On Sunday, in the hours after Glick had passed away, Reilly said he had walked the campus, and "there was not one square foot of campus I could not walk by and not be reminded of Milt." He added, "Milt believed students will change the world ... (and) this University holds the connective tissue that holds this community, this state, and this world, together."

The retired Nevada State Sen. William Raggio was the program's final speaker. Raggio, a University alumnus and the longest-serving Nevada State Senator in history, called his friend "a gentle giant of a man" who "was able to bring people together."

Raggio, known as one of the state's great stump speakers, said that accomplishment was no small feat, particularly since he didn't know what to think of Glick at first.
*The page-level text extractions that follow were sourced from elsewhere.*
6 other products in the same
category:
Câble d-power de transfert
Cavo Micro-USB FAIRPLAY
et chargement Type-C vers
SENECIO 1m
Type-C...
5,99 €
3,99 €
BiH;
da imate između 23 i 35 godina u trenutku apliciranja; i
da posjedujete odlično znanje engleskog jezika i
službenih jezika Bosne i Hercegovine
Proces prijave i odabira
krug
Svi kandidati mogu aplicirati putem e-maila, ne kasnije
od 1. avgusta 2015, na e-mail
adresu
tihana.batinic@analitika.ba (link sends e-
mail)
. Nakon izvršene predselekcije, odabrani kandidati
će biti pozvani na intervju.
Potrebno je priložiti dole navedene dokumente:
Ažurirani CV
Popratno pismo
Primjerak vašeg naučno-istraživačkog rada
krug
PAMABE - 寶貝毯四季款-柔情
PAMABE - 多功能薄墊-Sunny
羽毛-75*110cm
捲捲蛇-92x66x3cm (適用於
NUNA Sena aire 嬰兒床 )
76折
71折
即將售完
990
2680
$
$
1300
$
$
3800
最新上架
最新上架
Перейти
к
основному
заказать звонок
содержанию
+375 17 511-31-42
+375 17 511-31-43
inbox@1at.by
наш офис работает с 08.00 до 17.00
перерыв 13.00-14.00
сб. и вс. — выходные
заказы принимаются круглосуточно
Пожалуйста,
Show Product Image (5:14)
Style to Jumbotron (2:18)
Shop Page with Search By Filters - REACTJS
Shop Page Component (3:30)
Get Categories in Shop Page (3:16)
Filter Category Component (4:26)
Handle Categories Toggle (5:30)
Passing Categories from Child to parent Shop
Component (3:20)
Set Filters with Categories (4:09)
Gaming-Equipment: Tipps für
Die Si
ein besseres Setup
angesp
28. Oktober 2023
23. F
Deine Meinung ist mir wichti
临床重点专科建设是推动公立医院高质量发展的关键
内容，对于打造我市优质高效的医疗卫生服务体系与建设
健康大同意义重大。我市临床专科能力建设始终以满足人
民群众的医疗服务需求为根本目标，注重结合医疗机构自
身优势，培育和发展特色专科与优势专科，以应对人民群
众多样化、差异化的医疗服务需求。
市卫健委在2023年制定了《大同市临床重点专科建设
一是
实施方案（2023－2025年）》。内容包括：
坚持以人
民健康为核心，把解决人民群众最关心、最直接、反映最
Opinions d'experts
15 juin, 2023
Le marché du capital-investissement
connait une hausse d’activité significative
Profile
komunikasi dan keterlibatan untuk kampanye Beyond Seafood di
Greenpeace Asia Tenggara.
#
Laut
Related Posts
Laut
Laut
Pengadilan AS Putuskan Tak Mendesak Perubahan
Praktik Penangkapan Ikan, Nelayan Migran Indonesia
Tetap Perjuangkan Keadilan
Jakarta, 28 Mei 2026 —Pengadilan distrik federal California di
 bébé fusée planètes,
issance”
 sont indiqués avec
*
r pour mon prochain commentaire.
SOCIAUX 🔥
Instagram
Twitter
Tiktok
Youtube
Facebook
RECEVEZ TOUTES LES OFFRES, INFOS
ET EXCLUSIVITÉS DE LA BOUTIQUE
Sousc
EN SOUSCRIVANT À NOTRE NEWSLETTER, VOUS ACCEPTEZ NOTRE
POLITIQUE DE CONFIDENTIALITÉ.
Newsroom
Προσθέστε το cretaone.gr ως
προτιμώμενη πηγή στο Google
He noted that the bearded Glick wore a somewhat dilapidated-looking hat and that he was concerned about what type of individual his alma mater had hired as president.

"Many of us scratched our heads and wondered, 'Who the hell is this guy? He doesn't even look like a university president," Raggio said, drawing great laughter from the crowd. He added: "It didn't take long for us to find out behind that exterior was a sharp mind."

Raggio said he was impressed time and again by Glick's determination to make sure that each budget cut did not ruin the University. He said Glick would want, probably more than anything else, for the state to have a high quality university system and that "we need to respect his memory ... one that in his memory we will all work to achieve ... this is what he would want us to do."

Raggio said Glick's loss was an irreplaceable one for the University. He said one day the University will have a new president, but "that person may succeed (Glick), but Milt will never be replaced. There's not another person like Milt Glick."

Raggio said that although Glick was gone, he would never be forgotten at the University he served, or in the community he lived.

He said whenever "a gentle breeze" blows on campus, "we may even feel or see a trademark hat and maybe a gentle smile ... and know that he is still with us."

Near the end of the service, Glick's trademark hat played one final role.

Glick always loved music. As Johnson noted, come every Friday, Glick would wander the halls of the Clark Administration Building, singing show tunes.

"Sometimes, we could even understand the words," Johnson quipped.

Of all the music that filled Milt Glick's life, he loved folk music - Woody Guthrie, Pete Seeger, Joan Baez - most of all. At the end of Thursday's service, University English Professor David Fenimore was joined by his friend, Tim Gorelangton, for a guitar-based sing-along of Seeger's inspiring, "If I Had A Hammer" and Guthrie's stately, "This Land Is Your Land."

Following "If I Had A Hammer," Fenimore, a beloved campus teacher who shared many of Glick's 1960s-insprired values, stepped away from his microphone for a moment. He grabbed a hat that was very similar to the broad-rimmed hats that Glick wore; one of the late president's in fact, lay in state along with Glick's ever-present BlackBerry on a table close by.

Fenimore popped his own hat on his head and flashed a mischievous grin of pure delight. It was not unlike the thousands of heartfelt grins Milt Glick had flashed while on campus during his five-year tenure as president.

And then Fenimore, Gorelangton and the rest of the crowd launched into a joyous, uplifting version of "This Land Is Your Land."

As Fenimore's moment showed, the campus had become Glick's campus. His hat had protected it, guided it, seen it through difficulty as well as unsurpassed achievement. And at the end of the Thursday's service, the president's hat served as the ultimate, uplifting symbol of the purpose, love and joy that so fully embodied the man who wore it.